Collected data
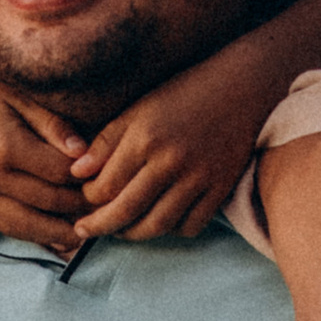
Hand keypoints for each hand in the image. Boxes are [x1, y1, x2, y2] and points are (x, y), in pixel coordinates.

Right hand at [0, 38, 92, 250]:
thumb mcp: (22, 95)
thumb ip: (54, 125)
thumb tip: (86, 155)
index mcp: (6, 148)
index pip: (61, 174)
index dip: (88, 179)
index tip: (108, 178)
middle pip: (48, 203)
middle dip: (80, 207)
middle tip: (106, 207)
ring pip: (27, 226)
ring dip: (58, 233)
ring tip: (86, 234)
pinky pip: (5, 226)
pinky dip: (32, 235)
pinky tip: (55, 236)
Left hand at [68, 43, 273, 241]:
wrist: (242, 86)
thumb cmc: (184, 93)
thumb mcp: (139, 108)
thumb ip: (106, 141)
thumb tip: (77, 173)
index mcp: (145, 138)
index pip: (105, 186)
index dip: (88, 198)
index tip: (83, 198)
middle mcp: (170, 162)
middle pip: (126, 211)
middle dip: (100, 226)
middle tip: (84, 231)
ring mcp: (199, 178)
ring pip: (157, 225)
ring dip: (133, 234)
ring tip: (120, 230)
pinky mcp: (221, 188)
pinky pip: (191, 225)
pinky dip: (172, 229)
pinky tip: (160, 220)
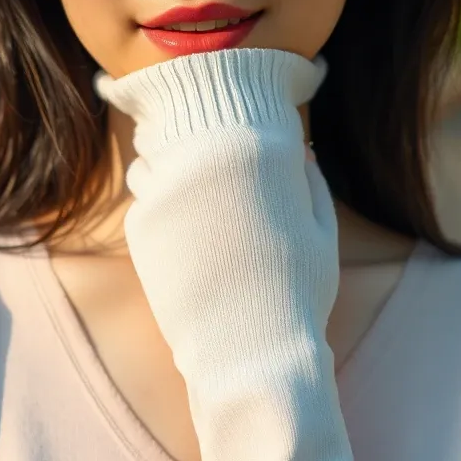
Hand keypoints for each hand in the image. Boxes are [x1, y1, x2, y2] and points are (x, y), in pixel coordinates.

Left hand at [96, 47, 340, 389]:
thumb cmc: (295, 293)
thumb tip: (302, 151)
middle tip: (204, 176)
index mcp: (253, 152)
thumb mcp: (320, 233)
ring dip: (166, 174)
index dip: (223, 124)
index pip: (227, 110)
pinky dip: (157, 211)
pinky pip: (143, 201)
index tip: (227, 140)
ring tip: (192, 212)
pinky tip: (181, 243)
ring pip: (153, 160)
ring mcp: (165, 189)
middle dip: (187, 144)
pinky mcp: (140, 224)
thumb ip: (311, 183)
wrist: (249, 351)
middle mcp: (202, 158)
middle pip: (181, 126)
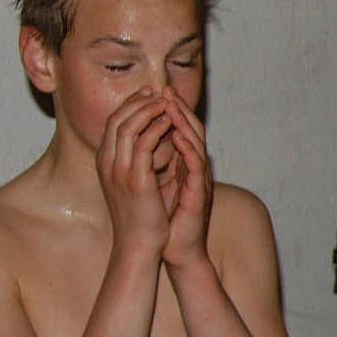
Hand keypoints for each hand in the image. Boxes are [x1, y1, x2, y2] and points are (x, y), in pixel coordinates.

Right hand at [97, 88, 175, 255]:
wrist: (140, 244)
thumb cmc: (143, 215)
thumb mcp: (138, 181)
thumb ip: (143, 159)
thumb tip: (159, 136)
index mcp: (106, 163)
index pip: (112, 123)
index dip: (130, 105)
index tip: (148, 94)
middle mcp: (107, 164)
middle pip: (117, 119)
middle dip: (138, 101)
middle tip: (157, 90)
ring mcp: (119, 171)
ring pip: (128, 127)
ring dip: (149, 110)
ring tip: (166, 101)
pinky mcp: (135, 179)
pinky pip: (144, 144)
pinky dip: (157, 128)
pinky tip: (171, 121)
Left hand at [159, 90, 213, 270]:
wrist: (173, 248)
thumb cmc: (164, 220)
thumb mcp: (154, 185)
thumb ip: (153, 164)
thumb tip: (137, 146)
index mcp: (183, 164)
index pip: (178, 130)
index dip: (167, 110)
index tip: (153, 93)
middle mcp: (194, 167)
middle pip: (190, 129)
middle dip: (178, 107)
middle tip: (164, 89)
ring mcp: (199, 178)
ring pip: (195, 141)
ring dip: (183, 121)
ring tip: (170, 104)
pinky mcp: (199, 190)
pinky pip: (195, 163)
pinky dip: (186, 146)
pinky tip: (176, 134)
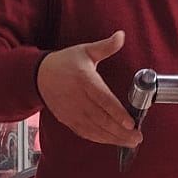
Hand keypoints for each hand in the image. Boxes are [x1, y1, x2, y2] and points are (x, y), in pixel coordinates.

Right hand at [38, 30, 138, 147]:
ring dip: (113, 138)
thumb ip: (105, 46)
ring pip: (94, 129)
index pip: (102, 99)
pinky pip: (86, 133)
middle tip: (137, 136)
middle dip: (120, 131)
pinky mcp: (68, 120)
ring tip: (131, 142)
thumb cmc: (65, 63)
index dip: (116, 112)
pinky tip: (114, 141)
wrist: (39, 76)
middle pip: (101, 119)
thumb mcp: (85, 51)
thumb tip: (121, 35)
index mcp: (84, 80)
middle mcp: (77, 99)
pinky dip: (100, 139)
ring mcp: (72, 112)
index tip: (130, 121)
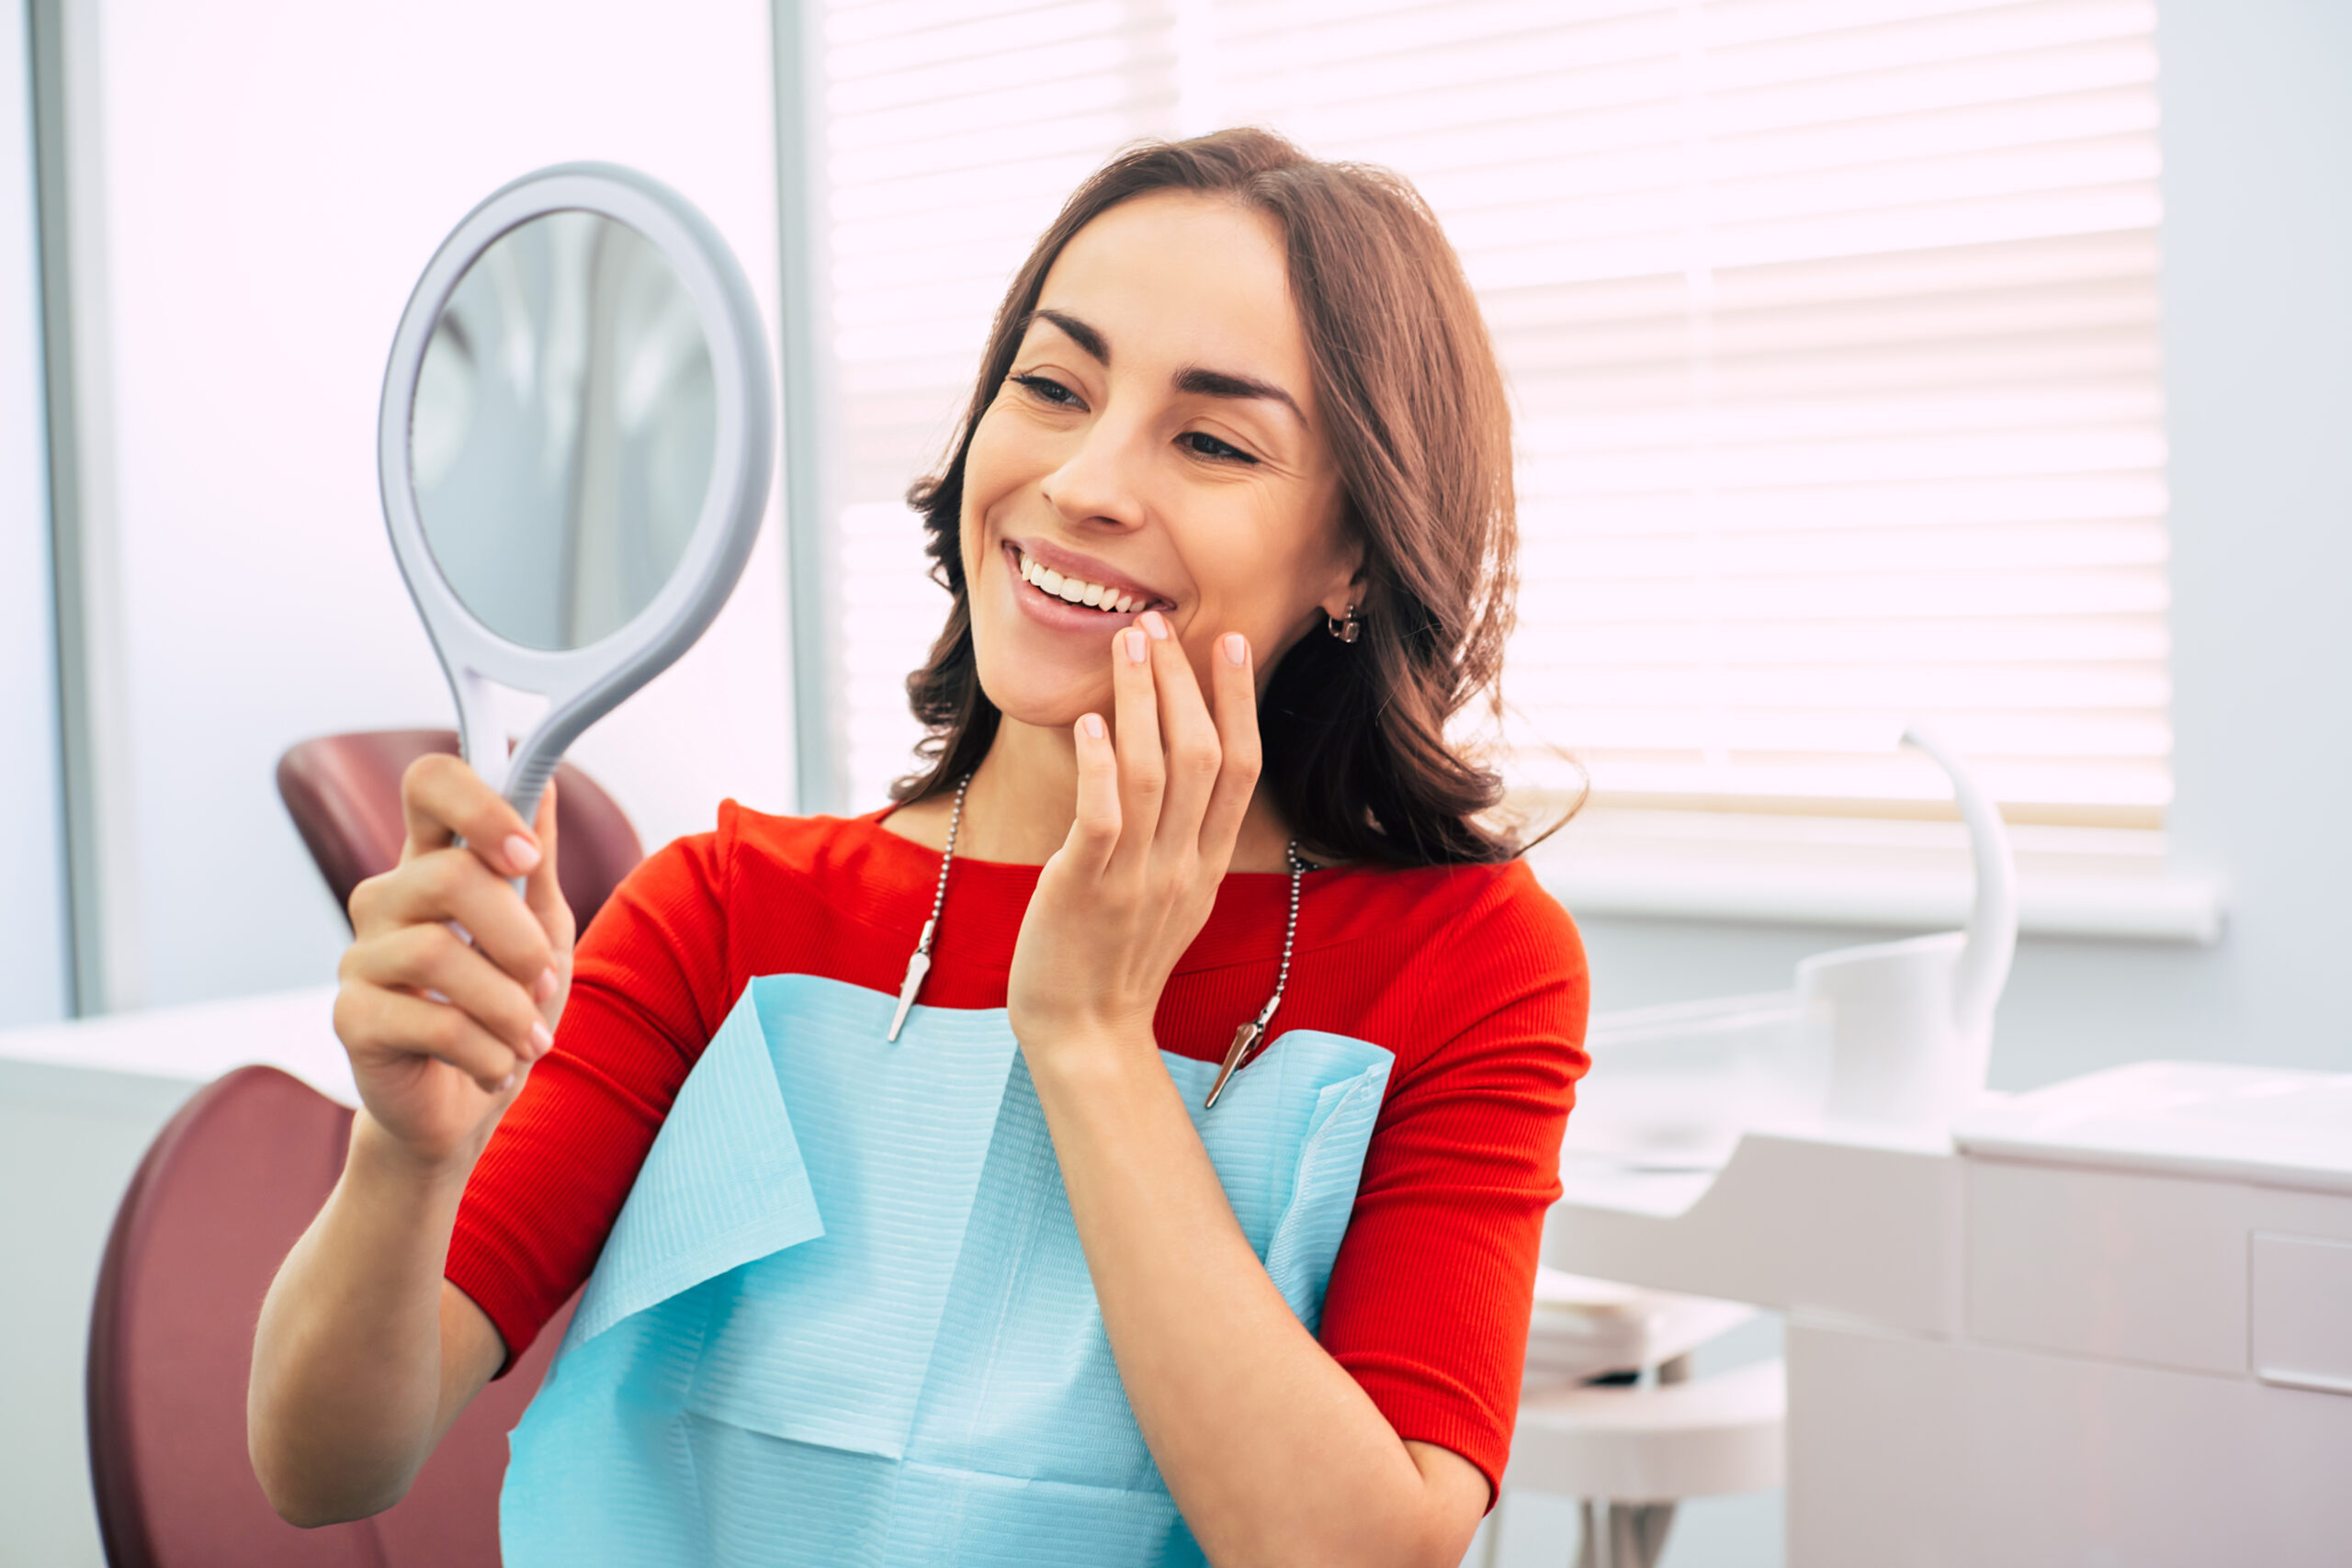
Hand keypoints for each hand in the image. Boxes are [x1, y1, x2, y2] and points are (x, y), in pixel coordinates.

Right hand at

> Requirement
Look back at the data above, then output exactly the lines from the line holding "pinky pip: (143, 201)" up to and including the line holding "thumb tip: (137, 146)". Leave out the pictures.

> Response area
pinky pip: (143, 201)
index tip: (227, 140)
ring tip: (192, 212)
pinky tip: (181, 243)
ring pip: (153, 160)
ring mcp: (165, 189)
middle dip: (187, 144)
pinky mcp: (140, 224)
thumb ip: (311, 183)
wrist: (249, 351)
middle mcp: (202, 158)
middle pip: (181, 126)
Hand keypoints for each hand in the image. Boxes are [x1, y1, x2, y2] and points are (x, y), in pixel coordinates.

Right hand at [97, 88, 175, 255]:
wrist: (140, 244)
thumb cmc: (143, 215)
thumb mcp: (138, 181)
thumb ip: (143, 159)
thumb tip: (159, 136)
index mcp: (106, 163)
index pip: (112, 123)
index dip: (130, 105)
index tip: (148, 94)
middle mcp: (107, 164)
middle pip: (117, 119)
middle dip: (138, 101)
middle tip: (157, 90)
ring mcp: (119, 171)
ring pip: (128, 127)
ring dip: (149, 110)
ring tip: (166, 101)
pinky mcp: (135, 179)
pinky pip: (144, 144)
pinky dip: (157, 128)
pinky tip: (171, 121)
Left hand at [159, 90, 213, 270]:
wrist: (173, 248)
thumb cmc: (164, 220)
thumb mcp: (154, 185)
thumb ip: (153, 164)
thumb tip: (137, 146)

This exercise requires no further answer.